“咳~咳~”
司徒静的喉咙干涩不已,迷迷糊糊之中,想着伸手取杯水喝。可刚一睁眼,便不由得有一瞬间呆愣。
记忆回笼,司徒静两眼无神的坐在床上瑟瑟发抖,她不是已经被火烧死了吗?为何如今却完好无损的躺在这里?难道被什么人给救了?如果是这样,那母亲呢?
思及此,司徒静双目圆睁,猛地从床上站起,但随着一阵强烈的晕眩感袭来,迫使她不得不重新又坐回了床上。
司徒静扶着床框打眼望去,房间内空无一人,连个能问话的都没有,她只好闭目凝神,先行缓解自身的不适。
安抚好心绪,司徒静缓缓睁开双眼,开始细细打量着她所在的房间。
房间内错落有致的安放着嵌玉桌子,描金柜子,还有红木做的妆台和碎玉穿成的帘子,加之她此时正安稳坐着的一张红木拔步床。
这所有的一切,无一不在向她表明,她此时正是待在安国侯昔日京郊的别院里。
若记得不错,这座别院应当是在她嫁入恒王府的第三年,被她的夫君恒王宇文浩,一把火燃成了灰烬。

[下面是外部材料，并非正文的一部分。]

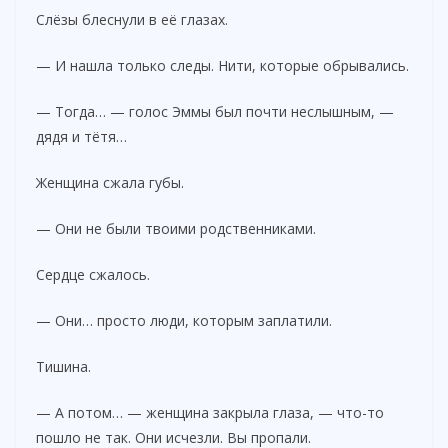
Слёзы блеснули в её глазах.
— И нашла только следы. Нити, которые обрывались.
— Тогда… — голос Эммы был почти неслышным, —
дядя и тётя…
Женщина сжала губы.
— Они не были твоими родственниками.
Сердце сжалось.
— Они… просто люди, которым заплатили.
Тишина.
— А потом… — женщина закрыла глаза, — что-то
пошло не так. Они исчезли. Вы пропали.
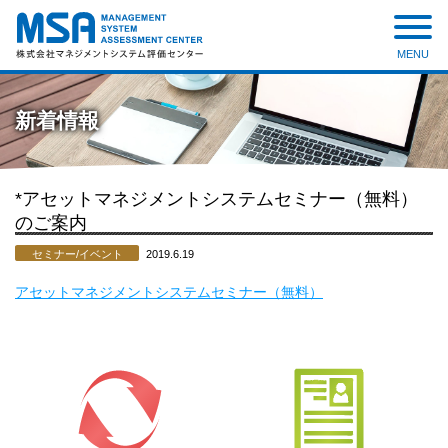
MENU
株式会社 マネジメントシステ
ム評価センター
新着情報
*アセットマネジメントシステムセミナー（無料）
のご案内
セミナー/イベント
2019.6.19
アセットマネジメントシステムセミナー（無料）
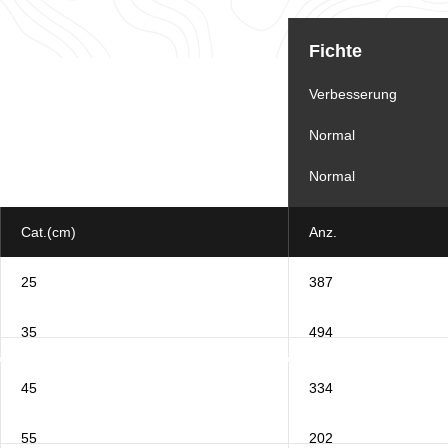
Informationstabelle
für
Fichte
das
Los
Verbesserung
Normal
Normal
Cat.(cm)
Anz.
25
387
35
494
45
334
55
202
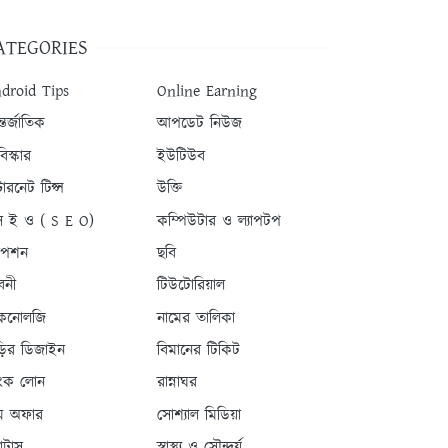
ATEGORIES
droid Tips
Online Earning
তর্জাতিক
আপডেট নিউজ
িস্কার
ইউটিউব
টারনেট টিপ্স
উক্তি
 ই ও ( S E O)
কম্পিউটার ও ল্যাপটপ
যাপশন
ছবি
বনী
টিউটোরিয়াল
কনোলজি
নামের তালিকা
ড়ির ডিজাইন
বিমানের টিকিট
যাংক লোন
রান্নাঘর
ম অফার
সোশ্যাল মিডিয়া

倘若真是如此,那么此时的她便不应当是被人所救,而是上天庇佑,让她回到了过去,成了以前的自己。
以前?多久以前?
想起以前,司徒静双眸冰冷,心中骤然腾起满满的恨意。
宇文浩,司徒靓,既然老天爷都不肯收我,那么你们便等着我的报复吧!
“吱呀”一声,房间门被人由外而内打开,进门的是一个梳着羊角辫儿的小丫头,这丫头看见司徒静醒来,急忙将茶盘放在床前的小桌上,倒了杯茶递到了司徒静的手中。
司徒静眸中闪过一丝震惊,握着茶杯的手隐隐有些发抖,她一定不会看错,如今站在她身前给她递茶的丫头,就是那个与她从小一起长大的桃丫,不过记忆中的桃丫在十六岁那年便香消玉殒,那时她还未嫁入王府,并且还是她亲自扶灵让桃丫入土为安,这点上是不会有错的。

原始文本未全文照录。